Exercise details:
Copy every line of the records that includes the word "recovery".

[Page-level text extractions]
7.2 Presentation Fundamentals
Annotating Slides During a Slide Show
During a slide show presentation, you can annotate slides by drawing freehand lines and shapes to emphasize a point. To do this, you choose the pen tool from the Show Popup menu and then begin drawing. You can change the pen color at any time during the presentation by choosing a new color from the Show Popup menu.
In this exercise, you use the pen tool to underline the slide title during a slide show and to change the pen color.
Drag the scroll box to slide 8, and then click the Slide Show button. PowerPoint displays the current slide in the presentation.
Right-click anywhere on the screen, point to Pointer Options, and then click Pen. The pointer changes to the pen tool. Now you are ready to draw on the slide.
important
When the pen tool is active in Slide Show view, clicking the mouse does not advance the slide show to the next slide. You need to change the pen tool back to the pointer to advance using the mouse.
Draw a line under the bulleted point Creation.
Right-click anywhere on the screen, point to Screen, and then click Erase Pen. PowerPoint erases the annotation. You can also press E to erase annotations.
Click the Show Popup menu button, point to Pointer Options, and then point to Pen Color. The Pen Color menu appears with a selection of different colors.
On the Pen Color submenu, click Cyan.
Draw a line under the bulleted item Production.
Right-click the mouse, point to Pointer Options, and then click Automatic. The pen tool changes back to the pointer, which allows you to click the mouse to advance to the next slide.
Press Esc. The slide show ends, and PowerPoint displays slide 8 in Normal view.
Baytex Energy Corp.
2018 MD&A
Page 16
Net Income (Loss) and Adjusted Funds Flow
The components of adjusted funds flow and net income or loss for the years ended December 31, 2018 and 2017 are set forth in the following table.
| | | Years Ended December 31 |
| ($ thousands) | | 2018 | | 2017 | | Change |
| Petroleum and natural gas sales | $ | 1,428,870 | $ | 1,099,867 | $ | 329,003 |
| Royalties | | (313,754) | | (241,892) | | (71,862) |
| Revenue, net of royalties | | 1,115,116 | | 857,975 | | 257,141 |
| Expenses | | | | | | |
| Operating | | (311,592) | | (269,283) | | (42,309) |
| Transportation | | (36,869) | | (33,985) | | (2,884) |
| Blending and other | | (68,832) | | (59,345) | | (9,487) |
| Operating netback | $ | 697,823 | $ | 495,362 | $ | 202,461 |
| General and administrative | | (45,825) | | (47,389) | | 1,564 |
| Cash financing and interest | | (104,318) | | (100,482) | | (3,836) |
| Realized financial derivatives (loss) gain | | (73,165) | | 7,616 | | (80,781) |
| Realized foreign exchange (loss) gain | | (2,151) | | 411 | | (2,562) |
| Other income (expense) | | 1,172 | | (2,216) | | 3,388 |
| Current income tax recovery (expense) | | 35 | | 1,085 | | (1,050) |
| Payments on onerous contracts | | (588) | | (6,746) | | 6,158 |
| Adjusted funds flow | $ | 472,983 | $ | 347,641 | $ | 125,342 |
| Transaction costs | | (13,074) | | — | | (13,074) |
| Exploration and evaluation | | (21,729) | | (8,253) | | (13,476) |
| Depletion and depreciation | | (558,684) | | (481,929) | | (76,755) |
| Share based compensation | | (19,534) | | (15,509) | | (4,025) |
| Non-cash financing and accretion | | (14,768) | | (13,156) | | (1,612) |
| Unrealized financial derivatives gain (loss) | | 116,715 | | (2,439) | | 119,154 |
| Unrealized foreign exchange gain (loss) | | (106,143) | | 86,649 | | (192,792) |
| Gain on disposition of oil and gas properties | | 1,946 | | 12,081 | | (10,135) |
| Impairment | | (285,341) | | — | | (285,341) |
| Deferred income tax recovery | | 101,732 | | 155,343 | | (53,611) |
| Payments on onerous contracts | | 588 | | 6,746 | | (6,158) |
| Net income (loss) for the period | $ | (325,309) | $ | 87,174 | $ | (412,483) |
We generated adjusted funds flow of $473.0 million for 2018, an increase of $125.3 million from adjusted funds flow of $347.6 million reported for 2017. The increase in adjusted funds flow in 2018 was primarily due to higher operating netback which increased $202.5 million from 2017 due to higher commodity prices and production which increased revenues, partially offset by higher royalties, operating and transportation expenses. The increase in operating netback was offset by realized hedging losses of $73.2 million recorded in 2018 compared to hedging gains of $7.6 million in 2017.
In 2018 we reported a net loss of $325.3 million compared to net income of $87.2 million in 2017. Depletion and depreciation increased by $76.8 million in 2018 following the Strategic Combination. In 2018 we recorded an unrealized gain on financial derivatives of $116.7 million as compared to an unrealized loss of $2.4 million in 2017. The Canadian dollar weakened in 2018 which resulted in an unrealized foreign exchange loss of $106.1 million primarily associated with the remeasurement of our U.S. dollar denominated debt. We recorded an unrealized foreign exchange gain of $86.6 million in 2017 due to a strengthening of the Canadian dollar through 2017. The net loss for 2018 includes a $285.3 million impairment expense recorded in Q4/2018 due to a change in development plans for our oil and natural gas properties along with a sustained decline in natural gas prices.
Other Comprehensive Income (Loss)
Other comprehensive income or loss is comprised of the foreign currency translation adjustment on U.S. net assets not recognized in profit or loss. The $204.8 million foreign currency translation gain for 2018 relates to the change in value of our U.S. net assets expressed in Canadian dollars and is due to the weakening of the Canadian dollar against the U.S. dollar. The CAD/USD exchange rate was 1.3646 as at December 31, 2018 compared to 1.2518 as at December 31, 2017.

Completed exercise:
| Current income tax recovery (expense) | | 35 | | 1,085 | | (1,050) |
| Deferred income tax recovery | | 101,732 | | 155,343 | | (53,611) |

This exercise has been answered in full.